The beauty standards of the US have started to take place on our grocery store shelves. “Ugly” produce often never makes it to market shelves and when it does it often goes un-purchased and tossed aside.It’s said that 30 - 40% of the food supply in the United States makes it way to the landfill. That’s over roughly 130 billion pounds and the single largest component to municipal landfills, making it the third largest source of methane gas in the country. The zero waste movement tends to focus it’s efforts on reducing food waste by composting, which is an important step for keeping inedible food scraps out of our landfills. But what about the produce that never makes it to our pantry in the first place? I recently stumbled across Misfits Market, essentially a subscription box that provides you with pounds of otherwise deemed unsellable produce at a discounted price.
There are currently two options to choose from, cleverly named ‘Mischief’ and ‘Madness’. The Mischief box offers approximately 10 - 12 pounds of fruit and vegetables for a subscription cost of $19.00 plus shipping. The Madness box offers roughly 18 - 20 pounds of produce for $34.00 plus shipping.
We opted to purchase the Mischief box to determine how much produce was actually received before adhering to a subscription and we were pleasantly surprised by the amount and variation of items. Some items we typically don’t purchase (but wish we did) at our regular market simply because of the cost.
What We Received
1 large cucumber
1 small/medium butternut squash
6 small white onions
2 small heads of green and red lettuce
1 small head of butter lettuce (with roots attached and which I am now regrowing!)
4 small oranges
2 large mangoes
1 clove of garlic
2 small green peppers
1 package of blueberries
roughly 1 dozen mushrooms
*note, the produce is seasonal. Meaning you may end up with duplicate items from box to box.
The website doesn’t offer much information regarding how their boxes are packaged and delivered. I was hopeful that a company focusing on decreasing landfill food waste would be equally as conscientious about their packaging waste and thankfully I was right. When I first opened the box my immediate reaction (and very loud response to my husband) was “What’s with all the plastic?!” but upon reading the inserted leaflet I learned it wasn’t exactly what I thought.

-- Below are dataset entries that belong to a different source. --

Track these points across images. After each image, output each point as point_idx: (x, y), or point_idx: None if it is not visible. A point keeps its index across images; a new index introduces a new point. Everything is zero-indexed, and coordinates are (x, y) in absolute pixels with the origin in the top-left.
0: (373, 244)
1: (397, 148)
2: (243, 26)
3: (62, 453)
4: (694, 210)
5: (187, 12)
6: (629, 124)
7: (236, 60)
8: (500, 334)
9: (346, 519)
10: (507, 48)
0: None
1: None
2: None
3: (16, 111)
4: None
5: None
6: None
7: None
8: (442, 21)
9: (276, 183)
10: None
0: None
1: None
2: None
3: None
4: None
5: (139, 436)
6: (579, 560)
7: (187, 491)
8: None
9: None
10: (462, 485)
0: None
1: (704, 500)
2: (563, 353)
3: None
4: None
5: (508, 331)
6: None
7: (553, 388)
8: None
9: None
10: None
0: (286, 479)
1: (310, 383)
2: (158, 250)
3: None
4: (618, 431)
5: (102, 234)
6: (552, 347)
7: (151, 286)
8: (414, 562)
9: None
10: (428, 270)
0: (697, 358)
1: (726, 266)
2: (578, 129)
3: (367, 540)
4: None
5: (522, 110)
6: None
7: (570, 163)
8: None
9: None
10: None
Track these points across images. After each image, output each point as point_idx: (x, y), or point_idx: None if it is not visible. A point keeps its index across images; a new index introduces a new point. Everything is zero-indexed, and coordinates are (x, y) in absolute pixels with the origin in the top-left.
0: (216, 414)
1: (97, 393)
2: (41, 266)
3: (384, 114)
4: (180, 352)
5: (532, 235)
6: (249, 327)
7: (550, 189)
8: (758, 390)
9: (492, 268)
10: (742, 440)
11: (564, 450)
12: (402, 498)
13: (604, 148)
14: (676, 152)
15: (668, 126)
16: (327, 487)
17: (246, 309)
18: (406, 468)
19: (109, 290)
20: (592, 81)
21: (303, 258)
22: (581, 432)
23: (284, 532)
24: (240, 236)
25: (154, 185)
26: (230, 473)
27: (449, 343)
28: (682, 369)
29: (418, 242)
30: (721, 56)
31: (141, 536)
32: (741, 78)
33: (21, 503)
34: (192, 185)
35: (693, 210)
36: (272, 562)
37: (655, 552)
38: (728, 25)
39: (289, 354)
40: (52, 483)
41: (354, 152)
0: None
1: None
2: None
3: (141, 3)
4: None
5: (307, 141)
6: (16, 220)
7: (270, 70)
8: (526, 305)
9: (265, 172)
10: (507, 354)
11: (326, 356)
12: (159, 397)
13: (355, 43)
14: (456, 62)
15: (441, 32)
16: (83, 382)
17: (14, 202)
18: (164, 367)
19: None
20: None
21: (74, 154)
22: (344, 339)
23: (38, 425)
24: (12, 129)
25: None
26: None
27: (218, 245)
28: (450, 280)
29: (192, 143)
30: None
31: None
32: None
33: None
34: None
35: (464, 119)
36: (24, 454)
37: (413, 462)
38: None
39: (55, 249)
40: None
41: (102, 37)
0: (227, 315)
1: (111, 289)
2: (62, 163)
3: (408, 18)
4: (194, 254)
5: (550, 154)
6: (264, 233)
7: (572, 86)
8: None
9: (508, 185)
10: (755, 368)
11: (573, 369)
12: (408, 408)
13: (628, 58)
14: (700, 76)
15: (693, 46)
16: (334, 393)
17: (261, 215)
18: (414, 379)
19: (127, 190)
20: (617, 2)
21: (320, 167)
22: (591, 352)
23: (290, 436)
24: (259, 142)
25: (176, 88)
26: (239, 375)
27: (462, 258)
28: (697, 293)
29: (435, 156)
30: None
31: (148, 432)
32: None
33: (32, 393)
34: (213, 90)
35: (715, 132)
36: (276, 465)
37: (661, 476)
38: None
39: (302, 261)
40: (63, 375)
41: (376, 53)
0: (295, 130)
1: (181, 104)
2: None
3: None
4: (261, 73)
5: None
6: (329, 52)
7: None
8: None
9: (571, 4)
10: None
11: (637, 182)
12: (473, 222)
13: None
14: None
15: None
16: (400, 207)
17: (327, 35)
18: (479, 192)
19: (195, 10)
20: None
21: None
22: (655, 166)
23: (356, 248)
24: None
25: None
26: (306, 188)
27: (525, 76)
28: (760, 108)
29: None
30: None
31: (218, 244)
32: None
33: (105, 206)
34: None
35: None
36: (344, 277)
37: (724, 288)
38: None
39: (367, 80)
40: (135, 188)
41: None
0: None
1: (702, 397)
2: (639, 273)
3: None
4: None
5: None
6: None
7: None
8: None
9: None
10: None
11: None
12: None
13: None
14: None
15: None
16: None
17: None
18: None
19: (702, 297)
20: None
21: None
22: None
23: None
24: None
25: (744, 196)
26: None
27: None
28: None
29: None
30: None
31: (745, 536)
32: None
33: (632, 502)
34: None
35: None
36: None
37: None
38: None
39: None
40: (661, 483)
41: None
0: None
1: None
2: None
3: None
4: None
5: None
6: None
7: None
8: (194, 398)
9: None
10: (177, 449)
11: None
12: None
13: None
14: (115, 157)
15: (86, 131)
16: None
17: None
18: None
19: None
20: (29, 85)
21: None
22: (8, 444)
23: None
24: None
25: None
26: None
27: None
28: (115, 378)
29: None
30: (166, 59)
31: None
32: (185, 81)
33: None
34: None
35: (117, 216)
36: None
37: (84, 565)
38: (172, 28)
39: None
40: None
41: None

Of course the box itself it reusable and recyclable but I also found a large ice pack, cooling insulation, and some produce tied in separate bags. The large ice pack I popped into my freezer to reuse in my husbands lunch bag over the summer. But am I to constantly save them? Do I really need, or want, that many ice packs? The remaining cooling insulation is referred to as ‘Green Cell Foam’ and is produced using a cornstarch base. Similar to the cornstarch packing peanuts, the foam can be removed and dissolved in water. Just recycle the rest! The produce bags are BioBags. I still don’t think these are absolutely necessary but understandable for some smaller items, such as the mushrooms. These are fully compostable through your municipal composting service but won’t do so well in your backyard or indoor worm compost.
The remaining plastic from the blueberries, lettuce, cucumber, and cabbage isn’t ideal but still a long way from the amount of plastic found on your grocery store shelves. Unless that happens to be a bulk store. Can anyone tell me why exactly cucumbers are often individually shrink wrapped?!
Pros & Cons
Everything offered is organic. Personally, I don’t typically buy organic produce because it’s not as cost effective but this makes that not only manageable but doable.
You can choose what day you wish to have your box delivered. We normally do our shopping on Sundays so we opted for a Saturday delivery to then plan the rest of our weekly menu and grocery list.
Sent some vegetable you’ve never heard of and don’t know what to do with it? Their website offers a blog featuring different recipe ideas. Plus, Pinterest! (Currently trying to figure out what to do with the acorn squash we received this week.)
Cost effective. The amount and types of produce we received would have been roughly the same if not more expensive at a regular retail grocery store, especially since they were organic. You can also factor in the cost and time of physically going to the store.
You don’t have the option to choose what is sent to you. There are other similar services that do let you choose particular items and quantities. Though, it’s kind of a fun surprise to see what you might get!
They don’t currently ship to all states. That seems to be a work in progress.
So what do you guys think? Is this something you think you’d try? We were so pleased with our first box and opted on the every 2 week subscription option to ensure we are able to use everything up in a timely manner.